▸ **Work order**
If a record holds a picture, please leave the picture out and copy the rest of the record exactly.
..............................
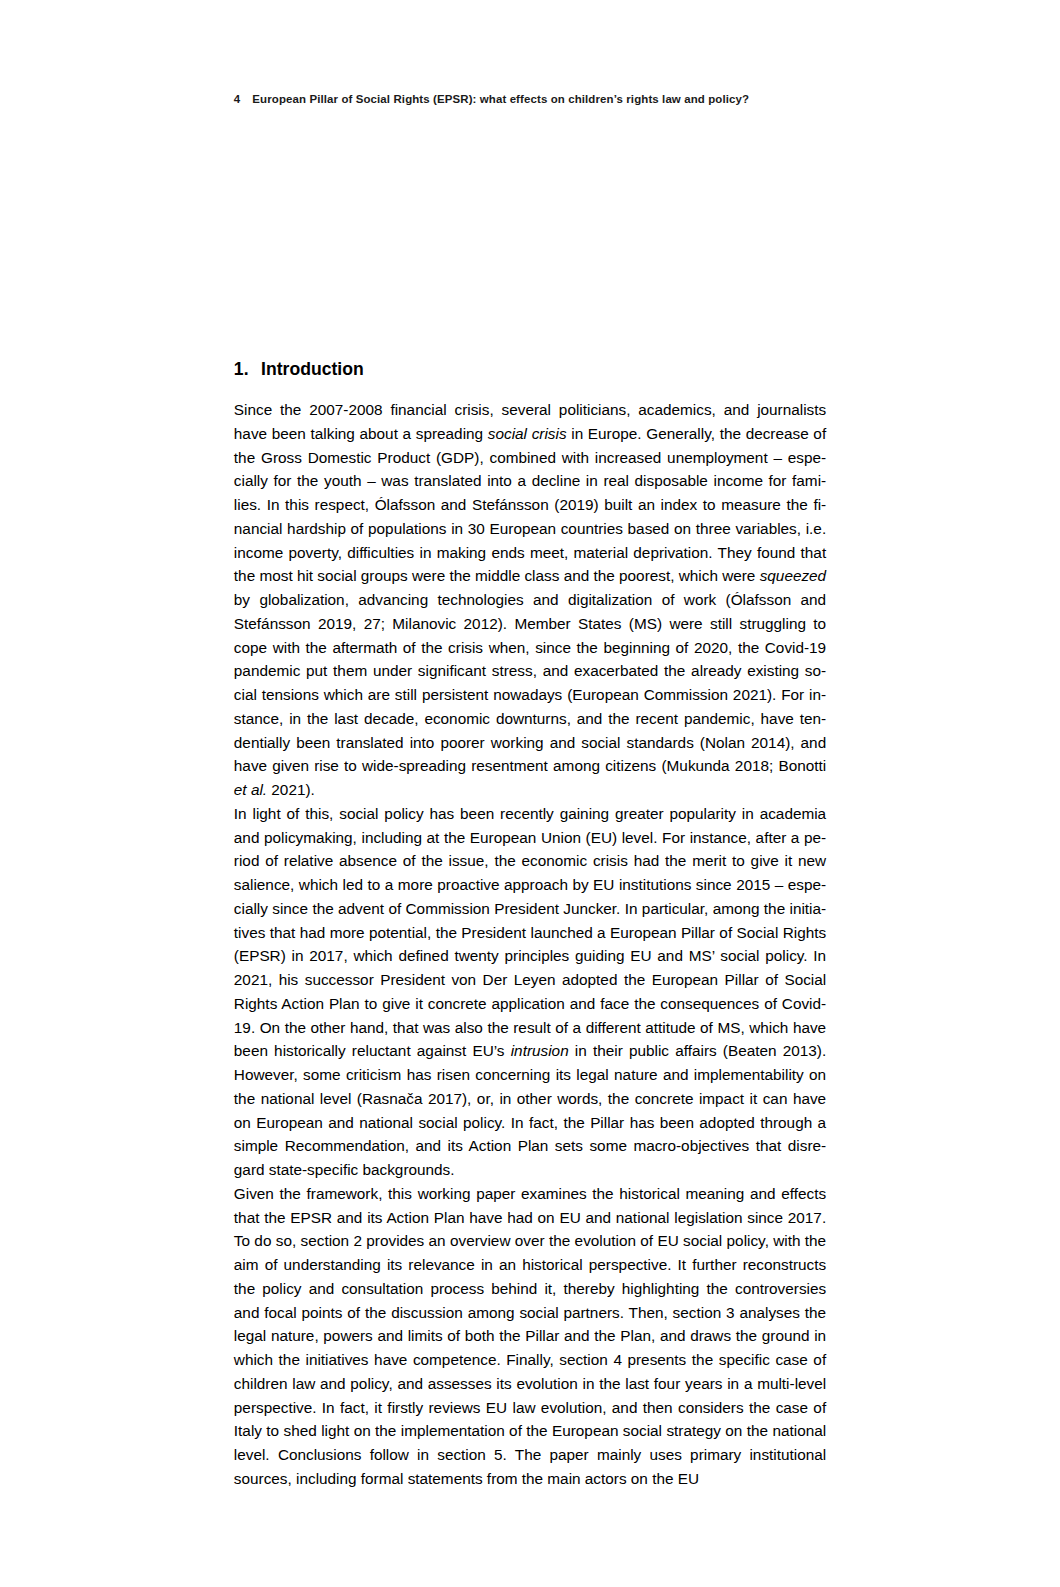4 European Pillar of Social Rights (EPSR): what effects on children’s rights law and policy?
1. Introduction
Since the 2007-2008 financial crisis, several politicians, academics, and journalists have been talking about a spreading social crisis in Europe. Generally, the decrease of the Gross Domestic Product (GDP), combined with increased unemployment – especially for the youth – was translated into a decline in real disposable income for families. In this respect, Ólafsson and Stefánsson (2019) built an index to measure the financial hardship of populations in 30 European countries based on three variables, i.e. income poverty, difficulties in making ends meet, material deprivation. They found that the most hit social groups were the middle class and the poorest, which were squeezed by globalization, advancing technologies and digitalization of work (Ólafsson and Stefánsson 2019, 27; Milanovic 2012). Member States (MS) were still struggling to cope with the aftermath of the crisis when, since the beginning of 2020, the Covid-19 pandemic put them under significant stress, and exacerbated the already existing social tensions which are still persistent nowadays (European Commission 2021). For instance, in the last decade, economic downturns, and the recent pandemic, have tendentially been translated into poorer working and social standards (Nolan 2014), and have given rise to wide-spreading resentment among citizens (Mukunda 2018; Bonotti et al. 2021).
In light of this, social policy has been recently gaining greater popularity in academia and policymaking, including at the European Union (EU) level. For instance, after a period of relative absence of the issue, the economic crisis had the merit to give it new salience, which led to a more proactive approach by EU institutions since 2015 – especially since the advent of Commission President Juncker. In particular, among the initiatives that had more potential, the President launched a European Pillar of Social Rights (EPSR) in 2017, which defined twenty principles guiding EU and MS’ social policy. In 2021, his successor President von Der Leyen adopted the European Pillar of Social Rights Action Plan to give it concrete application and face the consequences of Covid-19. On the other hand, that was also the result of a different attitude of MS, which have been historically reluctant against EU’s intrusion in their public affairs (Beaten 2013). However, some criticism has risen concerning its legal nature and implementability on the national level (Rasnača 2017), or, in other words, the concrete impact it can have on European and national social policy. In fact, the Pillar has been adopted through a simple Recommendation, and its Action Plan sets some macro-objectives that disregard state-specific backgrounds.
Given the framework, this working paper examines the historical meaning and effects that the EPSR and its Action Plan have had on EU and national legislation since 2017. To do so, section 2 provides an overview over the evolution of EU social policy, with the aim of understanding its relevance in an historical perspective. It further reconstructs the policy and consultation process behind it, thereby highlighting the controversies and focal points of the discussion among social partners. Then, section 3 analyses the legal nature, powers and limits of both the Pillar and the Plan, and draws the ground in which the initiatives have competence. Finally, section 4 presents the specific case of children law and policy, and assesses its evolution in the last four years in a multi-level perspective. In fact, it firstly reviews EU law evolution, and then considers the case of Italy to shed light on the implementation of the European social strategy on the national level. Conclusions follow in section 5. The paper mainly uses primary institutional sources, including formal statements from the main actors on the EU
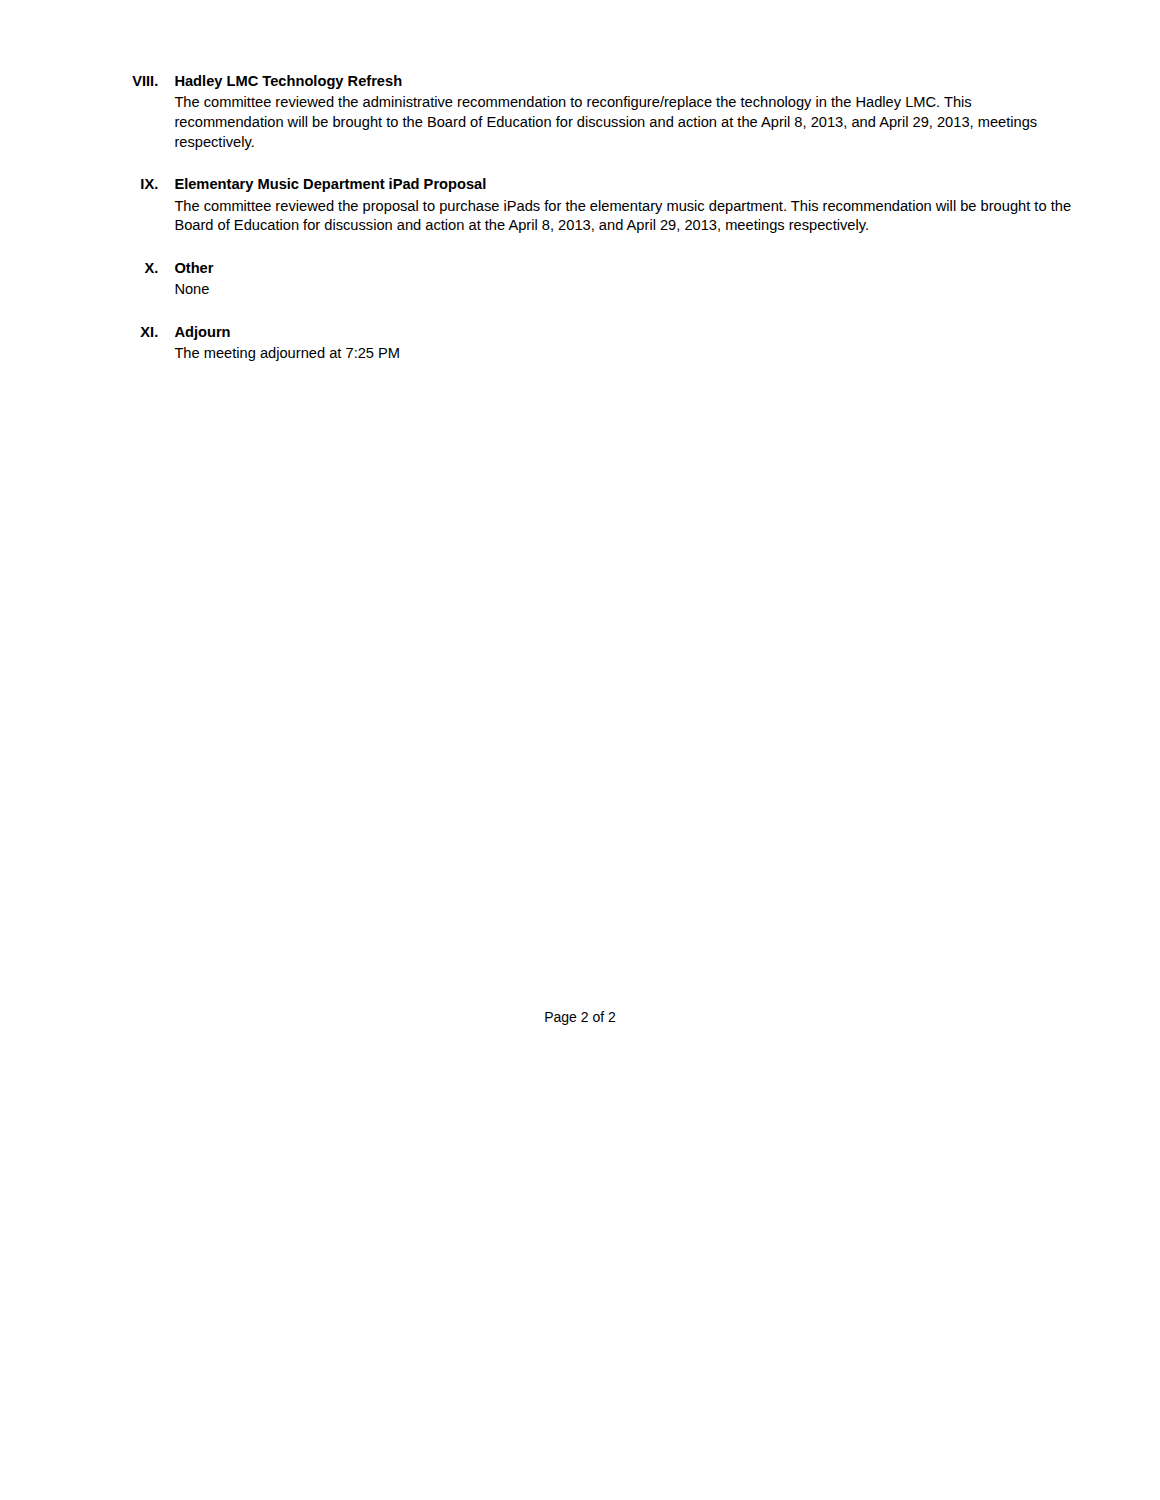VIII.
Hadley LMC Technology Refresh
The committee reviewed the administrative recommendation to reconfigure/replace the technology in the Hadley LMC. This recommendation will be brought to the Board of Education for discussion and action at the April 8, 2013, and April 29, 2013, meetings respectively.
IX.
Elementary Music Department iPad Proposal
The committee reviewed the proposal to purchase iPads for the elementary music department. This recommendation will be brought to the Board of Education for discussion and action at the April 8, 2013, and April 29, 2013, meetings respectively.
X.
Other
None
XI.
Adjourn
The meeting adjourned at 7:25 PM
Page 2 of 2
..............................
▸ **Solution below**
4 European Pillar of Social Rights (EPSR): what effects on children’s rights law and policy?
1. Introduction
Since the 2007-2008 financial crisis, several politicians, academics, and journalists have been talking about a spreading social crisis in Europe. Generally, the decrease of the Gross Domestic Product (GDP), combined with increased unemployment – especially for the youth – was translated into a decline in real disposable income for families. In this respect, Ólafsson and Stefánsson (2019) built an index to measure the financial hardship of populations in 30 European countries based on three variables, i.e. income poverty, difficulties in making ends meet, material deprivation. They found that the most hit social groups were the middle class and the poorest, which were squeezed by globalization, advancing technologies and digitalization of work (Ólafsson and Stefánsson 2019, 27; Milanovic 2012). Member States (MS) were still struggling to cope with the aftermath of the crisis when, since the beginning of 2020, the Covid-19 pandemic put them under significant stress, and exacerbated the already existing social tensions which are still persistent nowadays (European Commission 2021). For instance, in the last decade, economic downturns, and the recent pandemic, have tendentially been translated into poorer working and social standards (Nolan 2014), and have given rise to wide-spreading resentment among citizens (Mukunda 2018; Bonotti et al. 2021).
In light of this, social policy has been recently gaining greater popularity in academia and policymaking, including at the European Union (EU) level. For instance, after a period of relative absence of the issue, the economic crisis had the merit to give it new salience, which led to a more proactive approach by EU institutions since 2015 – especially since the advent of Commission President Juncker. In particular, among the initiatives that had more potential, the President launched a European Pillar of Social Rights (EPSR) in 2017, which defined twenty principles guiding EU and MS’ social policy. In 2021, his successor President von Der Leyen adopted the European Pillar of Social Rights Action Plan to give it concrete application and face the consequences of Covid-19. On the other hand, that was also the result of a different attitude of MS, which have been historically reluctant against EU’s intrusion in their public affairs (Beaten 2013). However, some criticism has risen concerning its legal nature and implementability on the national level (Rasnača 2017), or, in other words, the concrete impact it can have on European and national social policy. In fact, the Pillar has been adopted through a simple Recommendation, and its Action Plan sets some macro-objectives that disregard state-specific backgrounds.
Given the framework, this working paper examines the historical meaning and effects that the EPSR and its Action Plan have had on EU and national legislation since 2017. To do so, section 2 provides an overview over the evolution of EU social policy, with the aim of understanding its relevance in an historical perspective. It further reconstructs the policy and consultation process behind it, thereby highlighting the controversies and focal points of the discussion among social partners. Then, section 3 analyses the legal nature, powers and limits of both the Pillar and the Plan, and draws the ground in which the initiatives have competence. Finally, section 4 presents the specific case of children law and policy, and assesses its evolution in the last four years in a multi-level perspective. In fact, it firstly reviews EU law evolution, and then considers the case of Italy to shed light on the implementation of the European social strategy on the national level. Conclusions follow in section 5. The paper mainly uses primary institutional sources, including formal statements from the main actors on the EU
VIII.
Hadley LMC Technology Refresh
The committee reviewed the administrative recommendation to reconfigure/replace the technology in the Hadley LMC. This recommendation will be brought to the Board of Education for discussion and action at the April 8, 2013, and April 29, 2013, meetings respectively.
IX.
Elementary Music Department iPad Proposal
The committee reviewed the proposal to purchase iPads for the elementary music department. This recommendation will be brought to the Board of Education for discussion and action at the April 8, 2013, and April 29, 2013, meetings respectively.
X.
Other
None
XI.
Adjourn
The meeting adjourned at 7:25 PM
Page 2 of 2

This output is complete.